# [WHAT THIS TASK INVOLVES]
The records that follow need to be printed exactly. Leave out each image.

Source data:
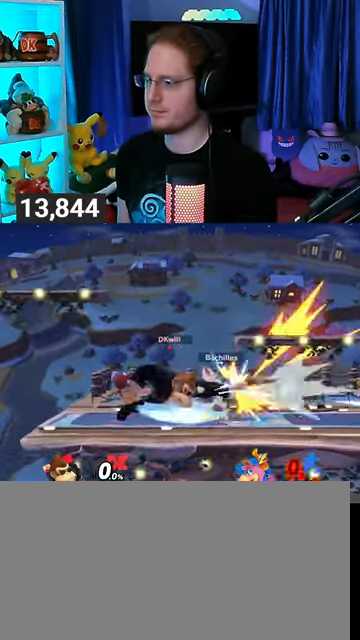
{"buttons": [], "left_stick": "center", "right_stick": "center", "events": [[167, "Y", "up"], [300, "left_stick", "left"], [433, "left_stick", "center"]]}
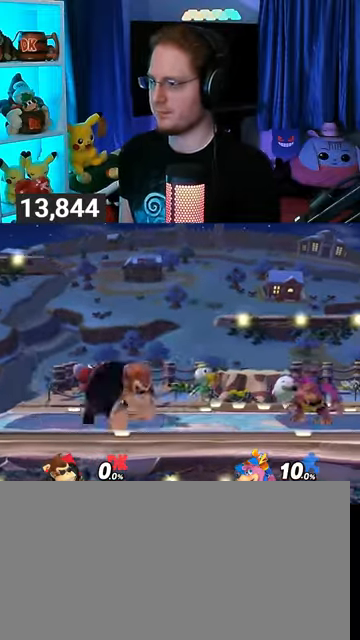
{"buttons": [], "left_stick": "right", "right_stick": "center", "events": [[33, "B", "down"], [100, "B", "up"], [133, "R1", "down"], [233, "R1", "up"], [367, "left_stick", "right"]]}
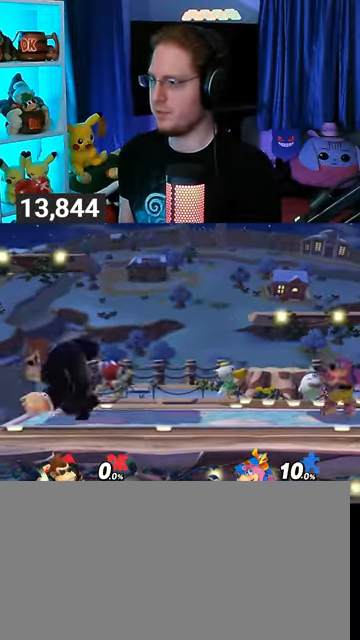
{"buttons": ["A", "Y"], "left_stick": "center", "right_stick": "center", "events": [[167, "R1", "down"], [333, "left_stick", "center"], [400, "Y", "down"], [433, "A", "down"], [500, "R1", "up"]]}
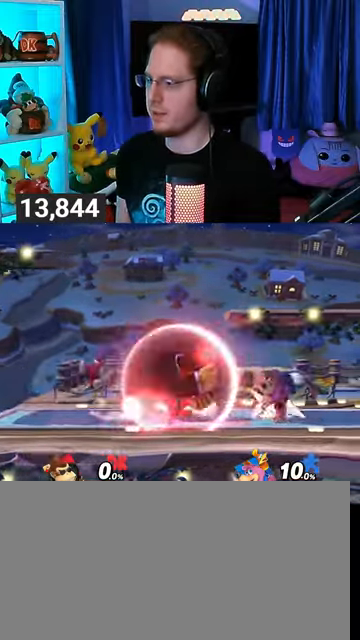
{"buttons": [], "left_stick": "down", "right_stick": "center", "events": [[33, "A", "up"], [33, "Y", "up"], [67, "left_stick", "up-left"], [267, "Y", "down"], [300, "Y", "up"], [400, "left_stick", "down"]]}
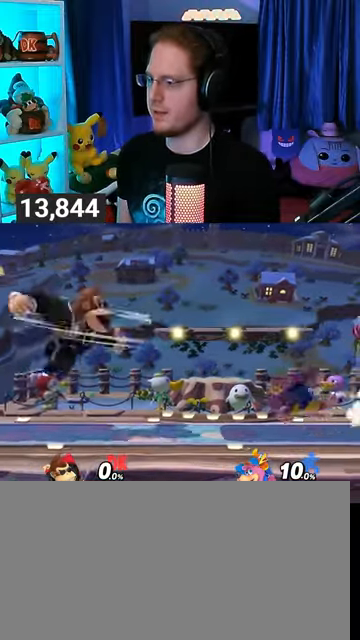
{"buttons": [], "left_stick": "center", "right_stick": "center", "events": [[200, "A", "down"], [400, "A", "up"], [500, "left_stick", "center"]]}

# [SOLUTION TO THIS PROBLEM]
{"buttons": [], "left_stick": "center", "right_stick": "center", "events": [[167, "Y", "up"], [300, "left_stick", "left"], [433, "left_stick", "center"]]}
{"buttons": [], "left_stick": "right", "right_stick": "center", "events": [[33, "B", "down"], [100, "B", "up"], [133, "R1", "down"], [233, "R1", "up"], [367, "left_stick", "right"]]}
{"buttons": ["A", "Y"], "left_stick": "center", "right_stick": "center", "events": [[167, "R1", "down"], [333, "left_stick", "center"], [400, "Y", "down"], [433, "A", "down"], [500, "R1", "up"]]}
{"buttons": [], "left_stick": "down", "right_stick": "center", "events": [[33, "A", "up"], [33, "Y", "up"], [67, "left_stick", "up-left"], [267, "Y", "down"], [300, "Y", "up"], [400, "left_stick", "down"]]}
{"buttons": [], "left_stick": "center", "right_stick": "center", "events": [[200, "A", "down"], [400, "A", "up"], [500, "left_stick", "center"]]}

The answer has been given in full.